Exactly reproduce each entry, leaving out nothing.
START Material provided
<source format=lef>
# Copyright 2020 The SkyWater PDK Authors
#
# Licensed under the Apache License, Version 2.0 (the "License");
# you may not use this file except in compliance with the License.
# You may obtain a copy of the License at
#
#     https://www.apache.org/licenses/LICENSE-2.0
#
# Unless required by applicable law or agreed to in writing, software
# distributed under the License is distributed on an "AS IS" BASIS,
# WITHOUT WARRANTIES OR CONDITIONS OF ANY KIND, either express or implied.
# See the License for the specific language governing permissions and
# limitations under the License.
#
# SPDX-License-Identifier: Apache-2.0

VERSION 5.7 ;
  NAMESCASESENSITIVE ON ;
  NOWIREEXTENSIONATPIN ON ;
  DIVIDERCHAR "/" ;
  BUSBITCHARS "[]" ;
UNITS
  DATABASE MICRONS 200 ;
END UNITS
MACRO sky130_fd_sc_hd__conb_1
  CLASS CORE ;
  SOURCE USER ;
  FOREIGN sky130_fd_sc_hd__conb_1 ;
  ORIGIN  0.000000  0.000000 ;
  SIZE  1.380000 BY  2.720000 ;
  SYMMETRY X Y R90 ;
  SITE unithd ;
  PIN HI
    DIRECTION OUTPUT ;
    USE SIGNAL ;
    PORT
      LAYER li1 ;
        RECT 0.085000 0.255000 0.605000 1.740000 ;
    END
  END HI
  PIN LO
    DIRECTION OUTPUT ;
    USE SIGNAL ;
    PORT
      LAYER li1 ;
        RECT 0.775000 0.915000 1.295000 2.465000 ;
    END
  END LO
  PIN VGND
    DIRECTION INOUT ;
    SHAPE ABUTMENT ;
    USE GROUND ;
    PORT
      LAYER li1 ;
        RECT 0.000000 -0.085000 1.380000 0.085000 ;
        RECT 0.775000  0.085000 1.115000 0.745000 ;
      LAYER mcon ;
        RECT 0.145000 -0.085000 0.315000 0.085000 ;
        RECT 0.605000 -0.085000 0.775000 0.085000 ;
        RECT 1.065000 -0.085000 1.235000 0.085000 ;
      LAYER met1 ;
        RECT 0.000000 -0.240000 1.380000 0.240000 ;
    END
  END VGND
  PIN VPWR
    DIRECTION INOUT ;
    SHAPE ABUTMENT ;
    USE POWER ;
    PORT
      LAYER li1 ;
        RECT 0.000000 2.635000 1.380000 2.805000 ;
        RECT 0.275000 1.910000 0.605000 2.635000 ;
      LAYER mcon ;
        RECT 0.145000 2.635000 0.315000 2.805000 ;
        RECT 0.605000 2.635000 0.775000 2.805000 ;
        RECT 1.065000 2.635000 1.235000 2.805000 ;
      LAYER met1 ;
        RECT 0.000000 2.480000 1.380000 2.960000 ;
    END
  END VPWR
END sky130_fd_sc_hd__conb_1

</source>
END Material provided
> [Response area]:
<source format=lef>
# Copyright 2020 The SkyWater PDK Authors
#
# Licensed under the Apache License, Version 2.0 (the "License");
# you may not use this file except in compliance with the License.
# You may obtain a copy of the License at
#
#     https://www.apache.org/licenses/LICENSE-2.0
#
# Unless required by applicable law or agreed to in writing, software
# distributed under the License is distributed on an "AS IS" BASIS,
# WITHOUT WARRANTIES OR CONDITIONS OF ANY KIND, either express or implied.
# See the License for the specific language governing permissions and
# limitations under the License.
#
# SPDX-License-Identifier: Apache-2.0

VERSION 5.7 ;
  NAMESCASESENSITIVE ON ;
  NOWIREEXTENSIONATPIN ON ;
  DIVIDERCHAR "/" ;
  BUSBITCHARS "[]" ;
UNITS
  DATABASE MICRONS 200 ;
END UNITS
MACRO sky130_fd_sc_hd__conb_1
  CLASS CORE ;
  SOURCE USER ;
  FOREIGN sky130_fd_sc_hd__conb_1 ;
  ORIGIN  0.000000  0.000000 ;
  SIZE  1.380000 BY  2.720000 ;
  SYMMETRY X Y R90 ;
  SITE unithd ;
  PIN HI
    DIRECTION OUTPUT ;
    USE SIGNAL ;
    PORT
      LAYER li1 ;
        RECT 0.085000 0.255000 0.605000 1.740000 ;
    END
  END HI
  PIN LO
    DIRECTION OUTPUT ;
    USE SIGNAL ;
    PORT
      LAYER li1 ;
        RECT 0.775000 0.915000 1.295000 2.465000 ;
    END
  END LO
  PIN VGND
    DIRECTION INOUT ;
    SHAPE ABUTMENT ;
    USE GROUND ;
    PORT
      LAYER li1 ;
        RECT 0.000000 -0.085000 1.380000 0.085000 ;
        RECT 0.775000  0.085000 1.115000 0.745000 ;
      LAYER mcon ;
        RECT 0.145000 -0.085000 0.315000 0.085000 ;
        RECT 0.605000 -0.085000 0.775000 0.085000 ;
        RECT 1.065000 -0.085000 1.235000 0.085000 ;
      LAYER met1 ;
        RECT 0.000000 -0.240000 1.380000 0.240000 ;
    END
  END VGND
  PIN VPWR
    DIRECTION INOUT ;
    SHAPE ABUTMENT ;
    USE POWER ;
    PORT
      LAYER li1 ;
        RECT 0.000000 2.635000 1.380000 2.805000 ;
        RECT 0.275000 1.910000 0.605000 2.635000 ;
      LAYER mcon ;
        RECT 0.145000 2.635000 0.315000 2.805000 ;
        RECT 0.605000 2.635000 0.775000 2.805000 ;
        RECT 1.065000 2.635000 1.235000 2.805000 ;
      LAYER met1 ;
        RECT 0.000000 2.480000 1.380000 2.960000 ;
    END
  END VPWR
END sky130_fd_sc_hd__conb_1

</source>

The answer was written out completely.